**Task details:** Copy every entry exactly, but skip the pictures.

Stored items:
[Start of Attachment]

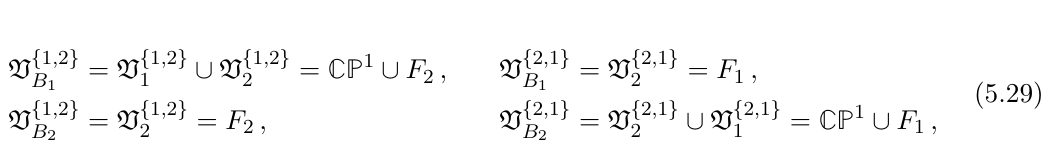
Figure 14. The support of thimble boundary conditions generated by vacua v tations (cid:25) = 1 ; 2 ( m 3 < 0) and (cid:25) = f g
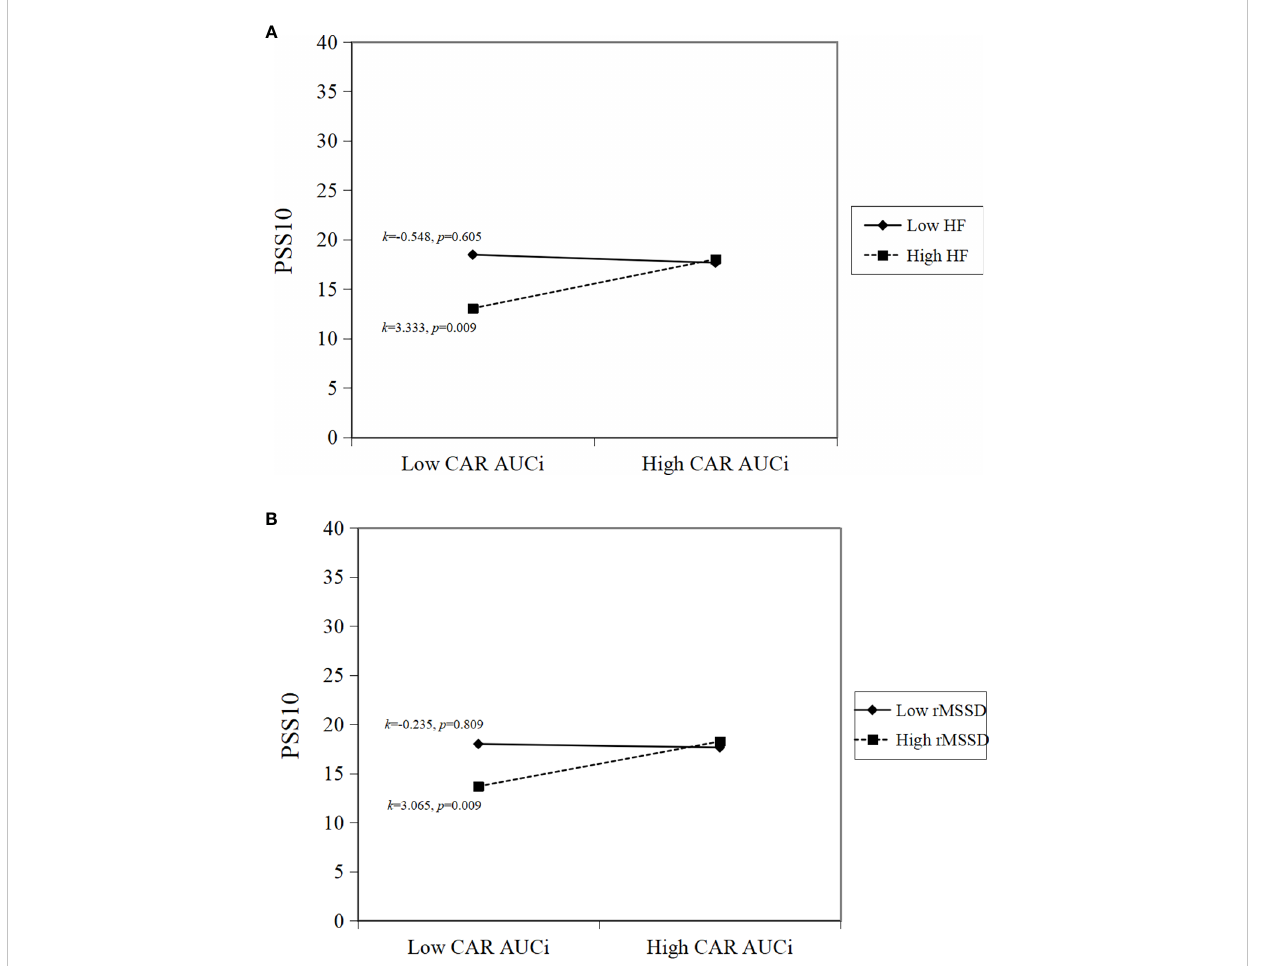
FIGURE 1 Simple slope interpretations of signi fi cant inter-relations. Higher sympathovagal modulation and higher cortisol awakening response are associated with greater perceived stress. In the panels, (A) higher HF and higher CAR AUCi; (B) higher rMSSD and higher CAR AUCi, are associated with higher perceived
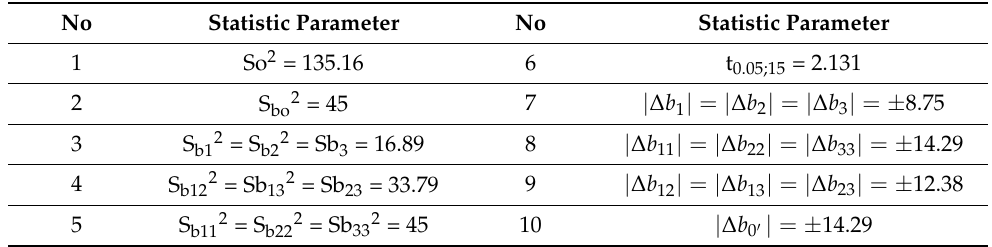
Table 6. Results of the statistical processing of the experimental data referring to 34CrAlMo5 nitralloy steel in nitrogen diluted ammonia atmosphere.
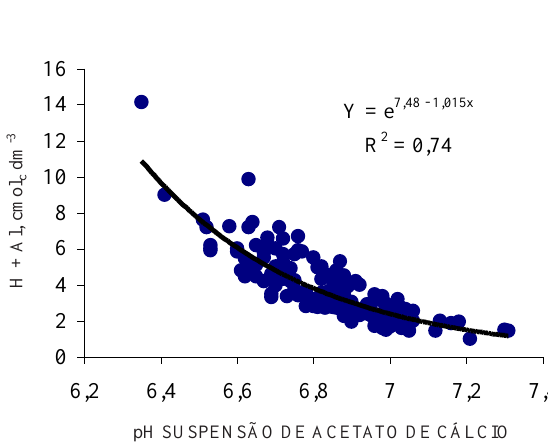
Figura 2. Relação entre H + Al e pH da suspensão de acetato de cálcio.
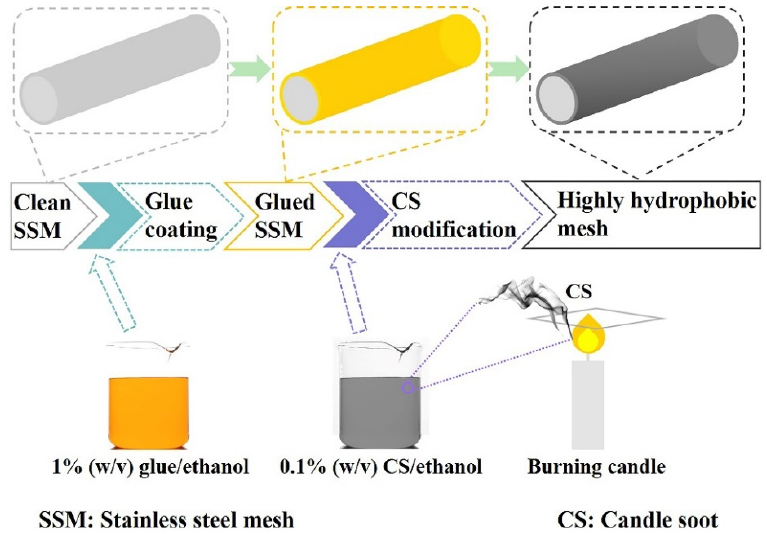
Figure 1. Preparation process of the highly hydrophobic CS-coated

[End of Attachment]

**Expected answer:**
Figure 14. The support of thimble boundary conditions generated by vacua v tations (cid:25) = 1 ; 2 ( m 3 < 0) and (cid:25) = f g
FIGURE 1 Simple slope interpretations of signi fi cant inter-relations. Higher sympathovagal modulation and higher cortisol awakening response are associated with greater perceived stress. In the panels, (A) higher HF and higher CAR AUCi; (B) higher rMSSD and higher CAR AUCi, are associated with higher perceived
Table 6. Results of the statistical processing of the experimental data referring to 34CrAlMo5 nitralloy steel in nitrogen diluted ammonia atmosphere.
Figura 2. Relação entre H + Al e pH da suspensão de acetato de cálcio.
Figure 1. Preparation process of the highly hydrophobic CS-coated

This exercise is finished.